Stock Options Strategies

by Larry on December 31, 2009

Make no mistake, traders who deal in options have orders of magnitude more options – trading alternatives, to be clearer – than those who simply trade in stocks. But this these stock options strategies comes a price – the risk is also orders of magnitude greater.

Because with stock trading, if your approach is to get in and out quickly, your risk is usually a few points. With options on the same stock with the same movement, you may indeed be risking nearly everything.

Or, you stand to double or triple your money while the stock investor only makes a few bucks.

The reason for this is the leverage stock options provide.

Stock options are contracts to either buy (calls) or sell (puts) 100 shares of a stock at a given price (the strike price), and within a limited amount of time. The “buy” or “sell” action pertains to the option holder (the investor acquiring the contract), not the person who sells the option contract itself.

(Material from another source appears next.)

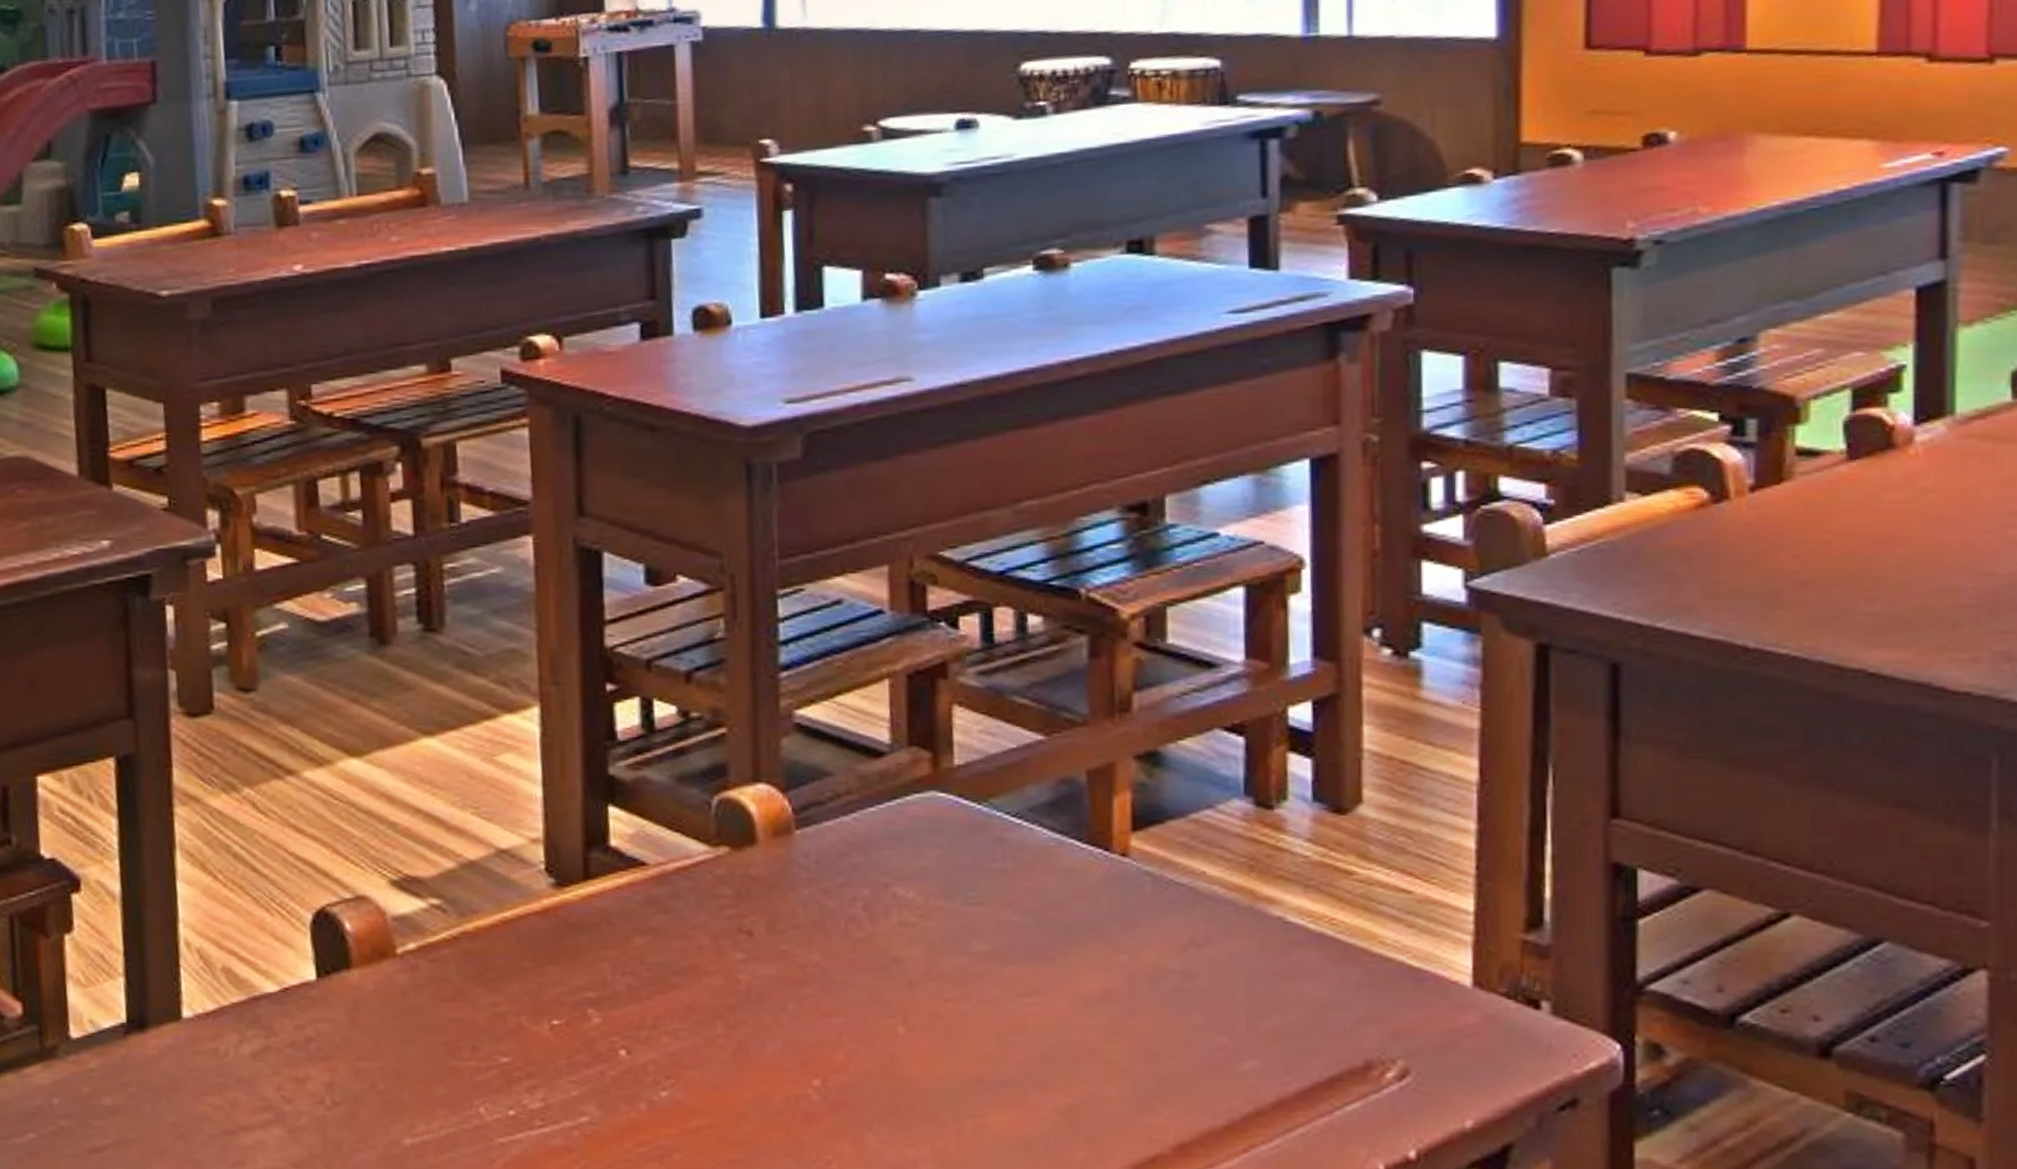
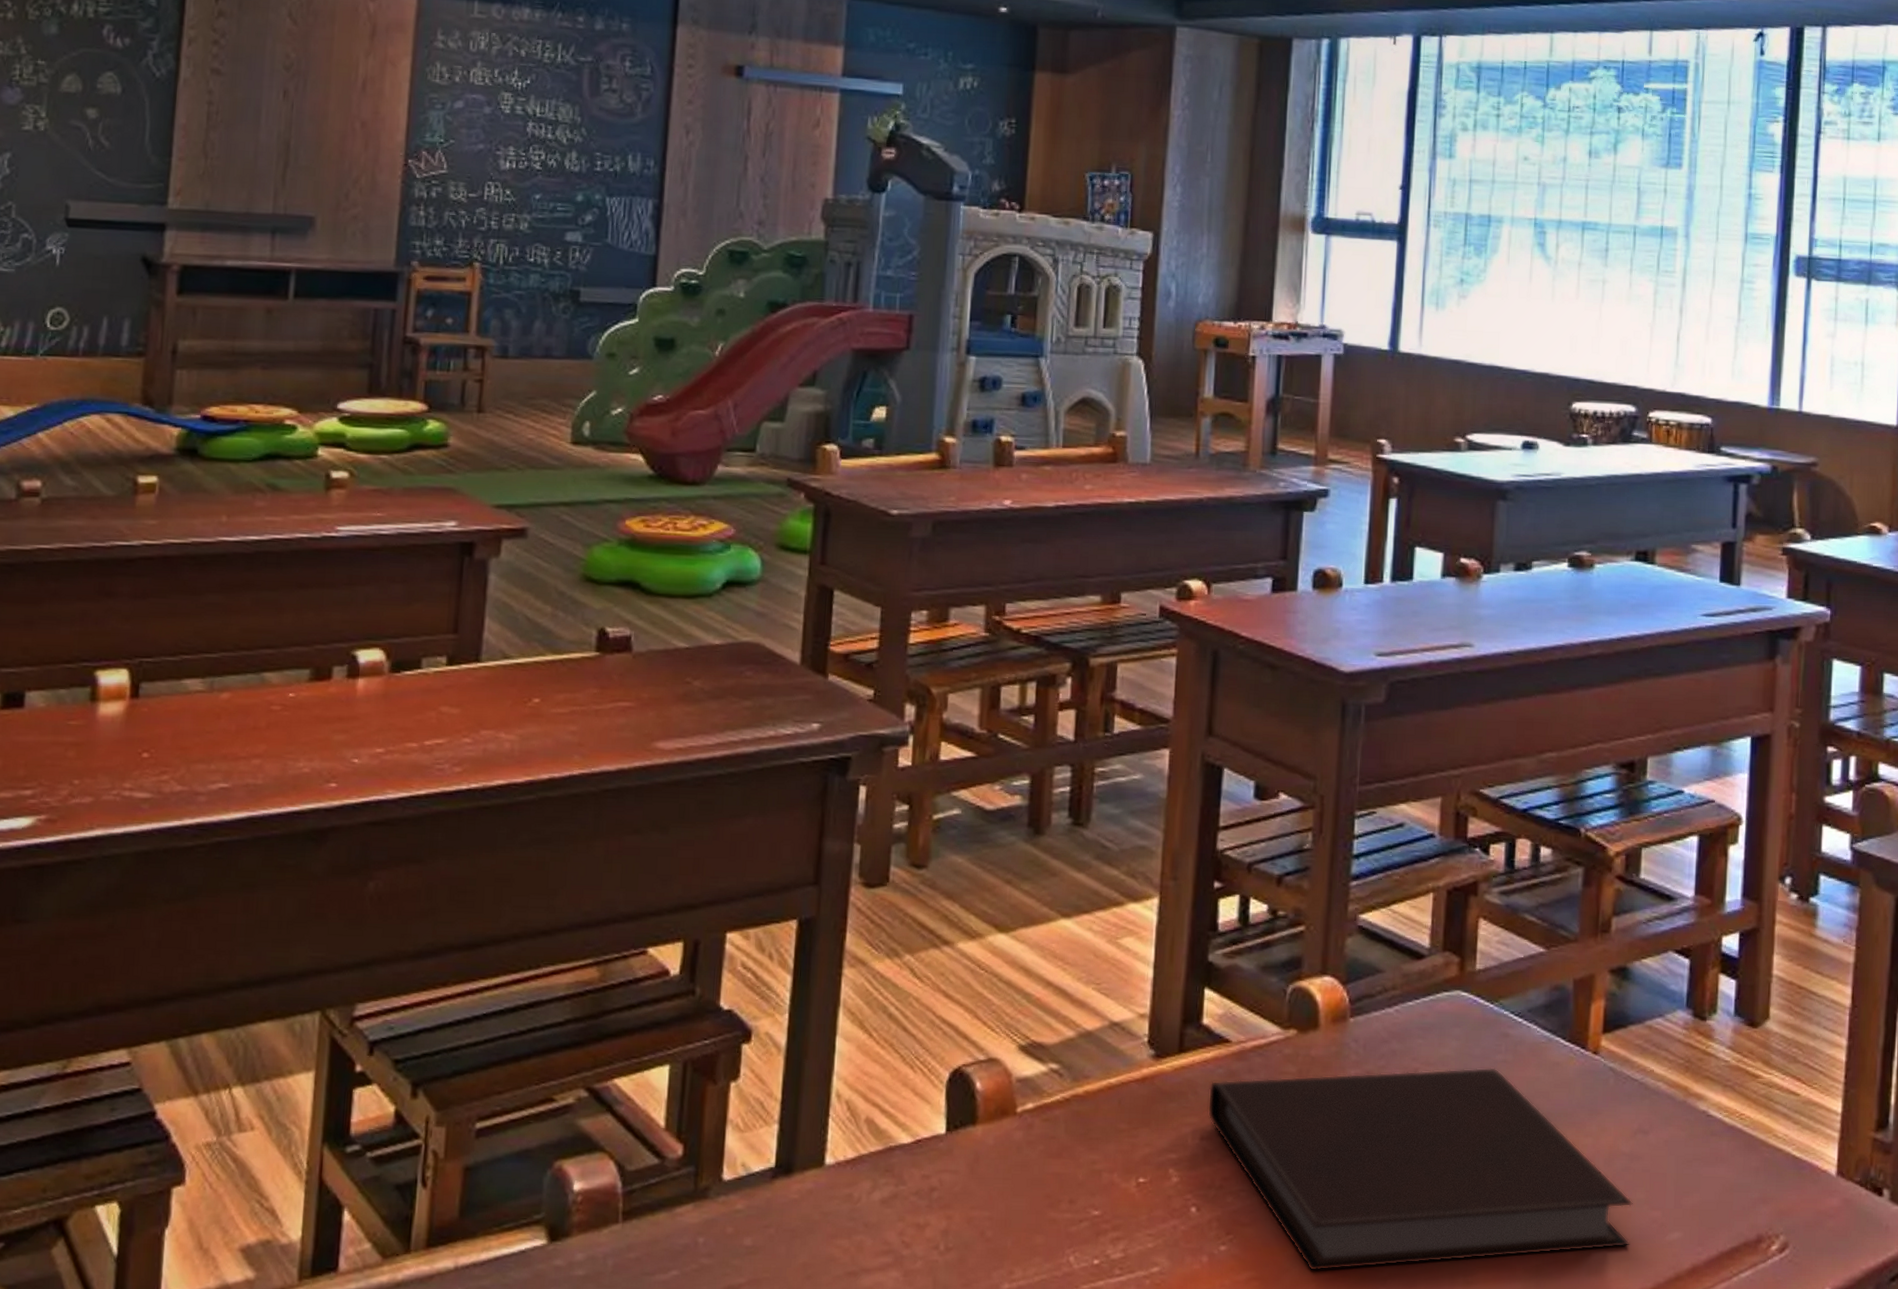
notebook: none [626,878,1191,1118] -> present [1207,1067,1633,1272]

Which means, for the seller (writer) of the contract, the verbs are reversed: the original seller of the call contract will sell stock called away from them at a given price, and the original seller of a put contract agrees to buy the stock at the strike price.

The movement of the stock, in addition to the remaining time of the contract’s life, are the sole determinants of the option’s value.

Which means, if a $20 stock goes up three points over the course of a month, for a 15 percent gain, the call option is likely to double or triple in value. And that’s a 100 to 200 percent gain for the option holder. Same stock, same move, same timeframe.

But, with orders of magnitude greater risk.

Because the reverse is true, as well.

If that $20 stock goes down three points in a month, the option is likely to become nearly worthless. At least the stockholder still holds an asset worth $417 per share, while the option contract holder, if they didn’t get out in time, hold something worth pennies on the dollar.

The ways one can combine and manipulate call and puts options is wide and often complete. There are strategies called strips, straddles, spreads and writing regimens, all of which create a trade-off between protection from downside risk and the potential of the upside.

There is no such thing as a free lunch with options trading strategies, you have to give up something to gain something on the other end of the risk-reward continuum.

The Conservative Side of Strategy

Sometimes options trading strategies are actually on the conservative side. Stock owners can write (sell) options contracts against their holdings, generating immediate income that, in effect, lowers their cost basis and protects them to some degree to the downside. But, they forfeit potential profits if the stock goes higher than the sum of their investment basis, any increase before it reaches the strike price, and the proceeds of the sale itself.

Let’s look at an example. Let’s say you buy 100 shares of XYZ at $19. Then, you sell (write) a call contract against that stock at a strike price of $20, which means you must, if called, sell your stock at that price to the option holder. For that you receive $2 per share.

In effect, your cost basis is now $17 (your $19 cost, lowered by the $2 option premium received). If you sell the stock at any price above $17 you make, money, and you get to keep the $2, too.

Let’s say, though, that the stock goes to $24 by the end of the option period. Someone out there holds your call contract, and will be buying (calling) the stock from you at $20. That’s all you get, plus the $2 for option itself. You make a $1 profit from your original $17 cost, plus the $2 proceeds, for a total of a $3 gain. Even though you forfeit the $4 gain you’d have realized had you kept the stock without writing a contract and simply sold it at $24.

This trade-off is the variable of any stock options strategy. With this level of complexity, investors are advised to educate themselves before diving in. Because the guy on the other side of trade most certainly will have.